I'm not sure I fully understand the implications of approach # 1: the array descriptors (and data, right?) would stick around until the barrier in caf_finalize is hit. Is there a draw back to this? It seems to me as though this might be preferable due to one less synchronization.

Right, they would go to an rss-segment in the executable and no longer on the stack. Because gfortran does not have this variable declared as SAVE, the variable will be reinitialized upon reentering a function. Shoot, that's the next issue. Imagine this is done in a loop. Oh no, what a nightmare.

[zbeekman]

Btw, on my system the testcases changed their numbering: get_with_offset_1d is now # 10. With my newest copy of git:///vehre/coarray only testcase get_self/sameloc.f90 fails.

yes, sorry for the confusion surrounding the numbering, I re-enabled some more tests in 76c4492 I've got a patch for building GCC from trunk on OS X now, so I'll take another look at the test failures. I'm a little bit surprised the issue you mentioned with array descriptors on the stack getting corrupted by caf_finalize has not shown up sooner... I'm going to try to find some time to scrutinize the tests more carefully.

[vehre]

I'm a little bit surprised the issue you mentioned with array descriptors on the stack getting corrupted by caf_finalize has not shown up sooner.

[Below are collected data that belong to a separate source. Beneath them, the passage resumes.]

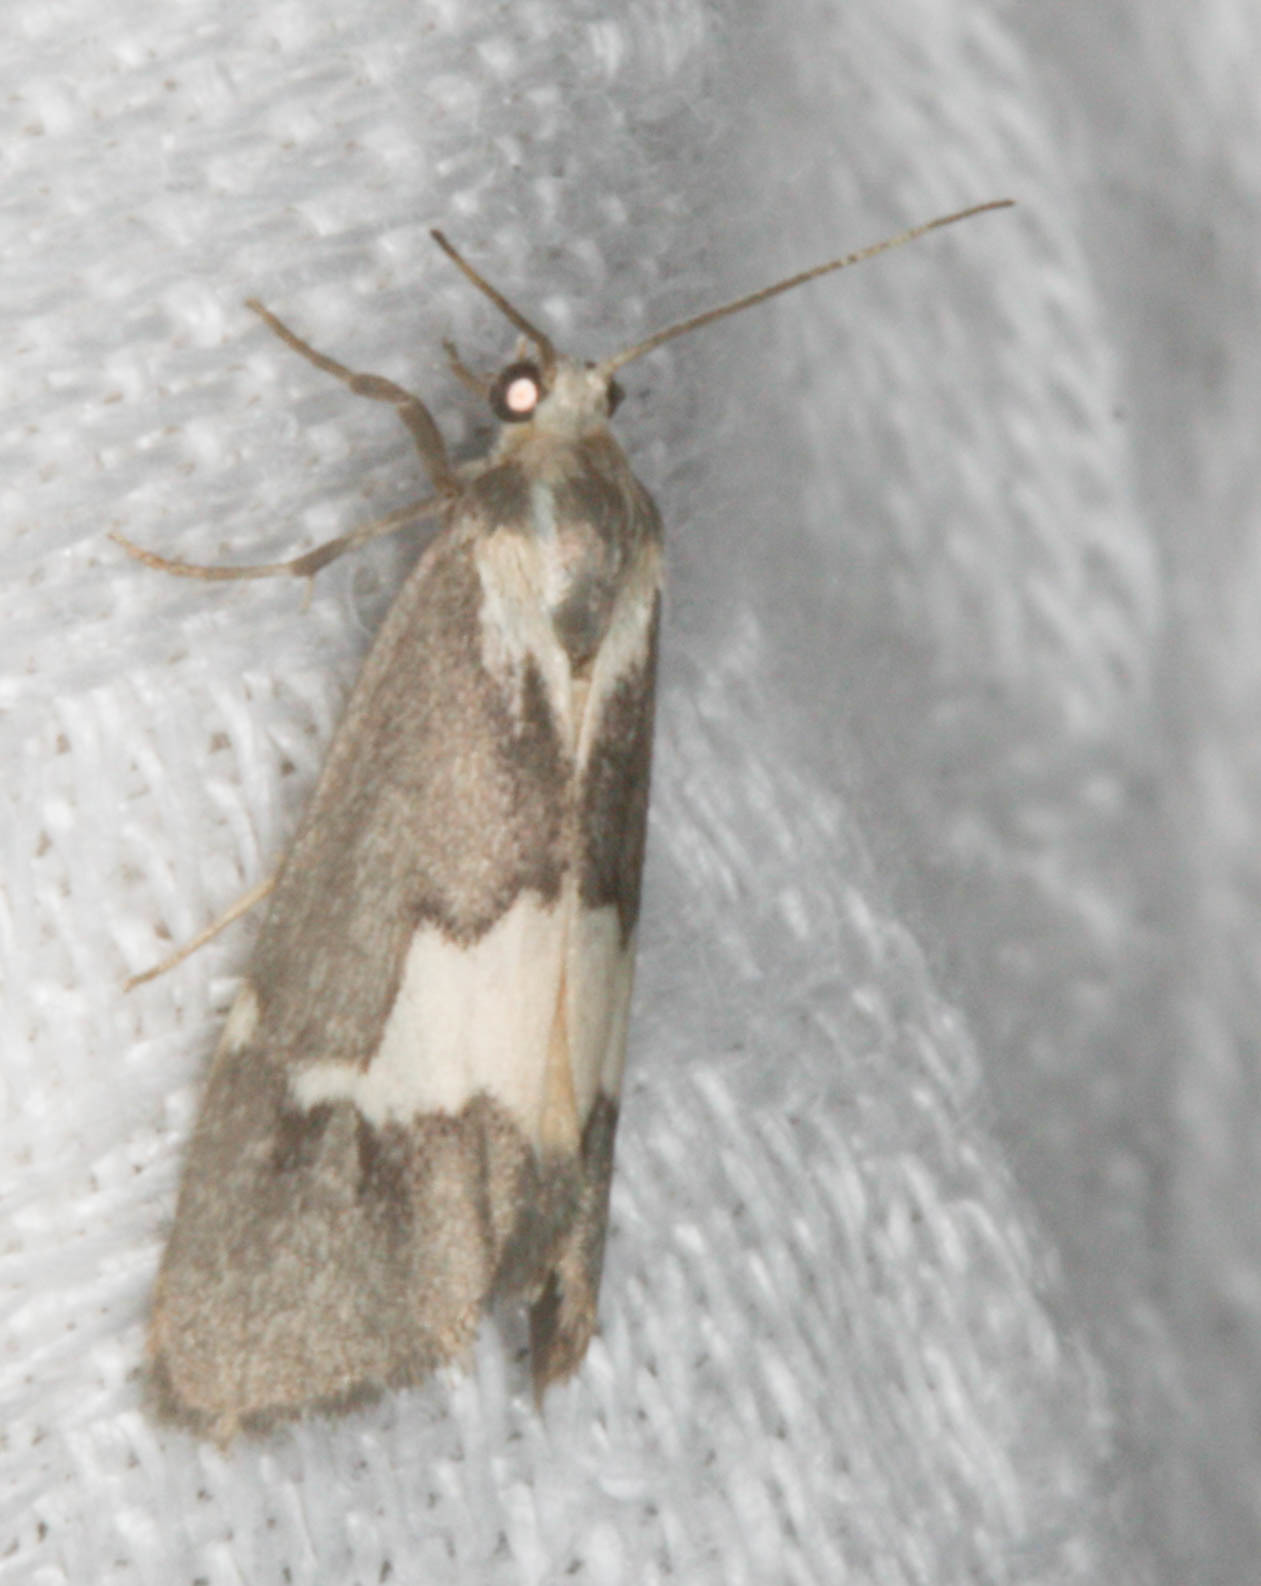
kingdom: Animalia
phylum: Arthropoda
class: Insecta
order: Lepidoptera
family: Erebidae
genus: Cisthene
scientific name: Cisthene deserta
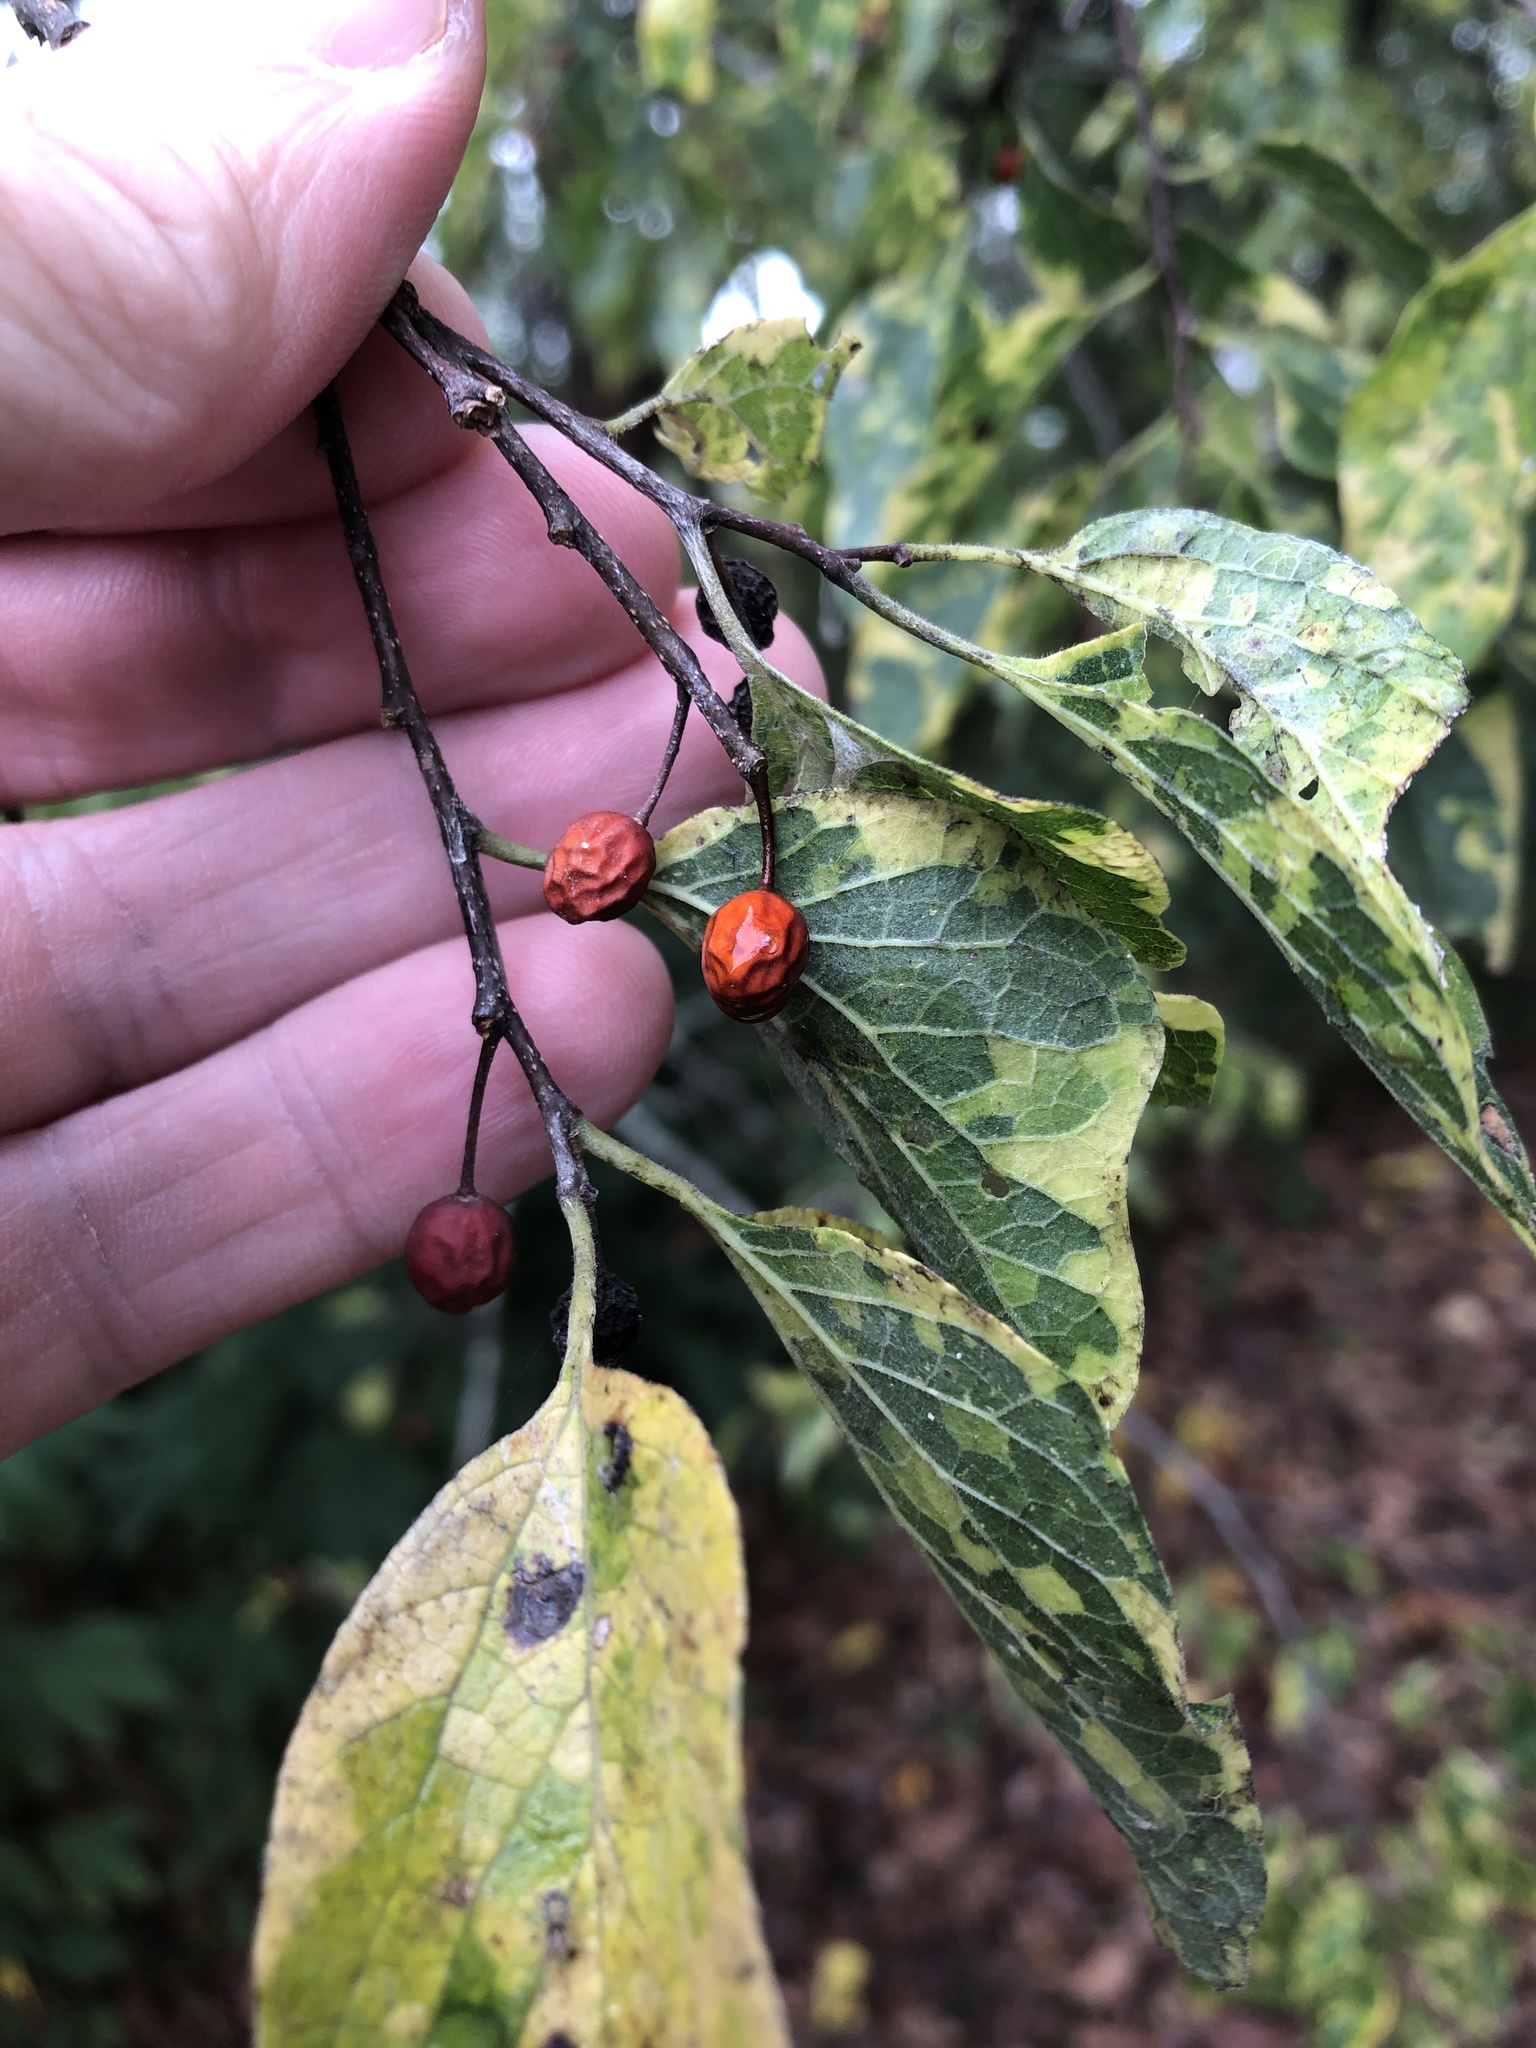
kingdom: Plantae
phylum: Tracheophyta
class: Magnoliopsida
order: Rosales
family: Cannabaceae
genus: Celtis
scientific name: Celtis laevigata
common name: Sugarberry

It couldn't. Only with introducing the new API (the caf*_by_ref()-functions) those descriptors need to be published. The old API did not need the descriptor present any time, because those needed to in-sync on all images, so publishing them was not necessary. And with allowing reallocation of the destination buffer by the API-function this information needs to be present (and changed).

[vehre]

I'm a little bit surprised the issue you mentioned with array descriptors on the stack getting corrupted by caf_finalize has not shown up sooner...

Those are needed only by the new API of caf*_by_ref() functions. Because this API allows reallocation of result arrays the descriptor needs to be fixed accordingly, which of course needs the descriptor to be available. Furthermore does the new API need the descriptor for reffing into the arrays. The old API implemented reffing only for arrays, that are same sized on all images. Therefore supplying the image's local descriptor to the communication-routine was sufficient. But with the support for allocatable components, each component can have a different size on the different images, which enforces the need for the array descriptor to be accessible. While designing the new API we tried to be as universal as possible and therefore the array descriptor is needed whenever a coarray is registered, even when the descriptor is never used.

[vehre]

I have analyzed the issue in sameloc further. With introducing the new API sendget(_by_ref) is used, whenever a coarray is present on the left- and right-hand side of an assignment. Debugging into _caf_sendget() I do not see the stride respected properly. I therefore deem the bug in _caf_sendget(). I tried to fix this by branching to _caf_get() when the image_index_s is this_image. This helped for cases where only get() was involved, unfortunately is also a send involved.

[afanfa]

FYI: caf_send does not support the "advanced" strided transfer support implemented in caf_get and caf_send. When a strided transfer is required, caf_sendget performs the transfer element-by-element.

[zbeekman]

@afanfa does STRIDED need to be defined to enable the efficient strided transfers? If so is there a reason to ever disable it?

[vehre]

@afanfa : I totally understand that caf_sendget does not have an optimized version for strided access, but I claim that caf_sendget does not work at all with strided access. IMO does it not work when the stride is in the get-part nor when it is in the send part.

I have attached a testcase, that shows my claim.
stridedsendget.f90.gz
I had to gzip it or github won't let me attach it.

[afanfa]

@zbeekman: yes, STRIDED must be defined to enable the efficient strided transfer (but in caf_sendget is not implemented). You want to disable it when you are dealing with strided transfers of derived type coarrays. In that case, the library is forced to send the data byte-by-byte.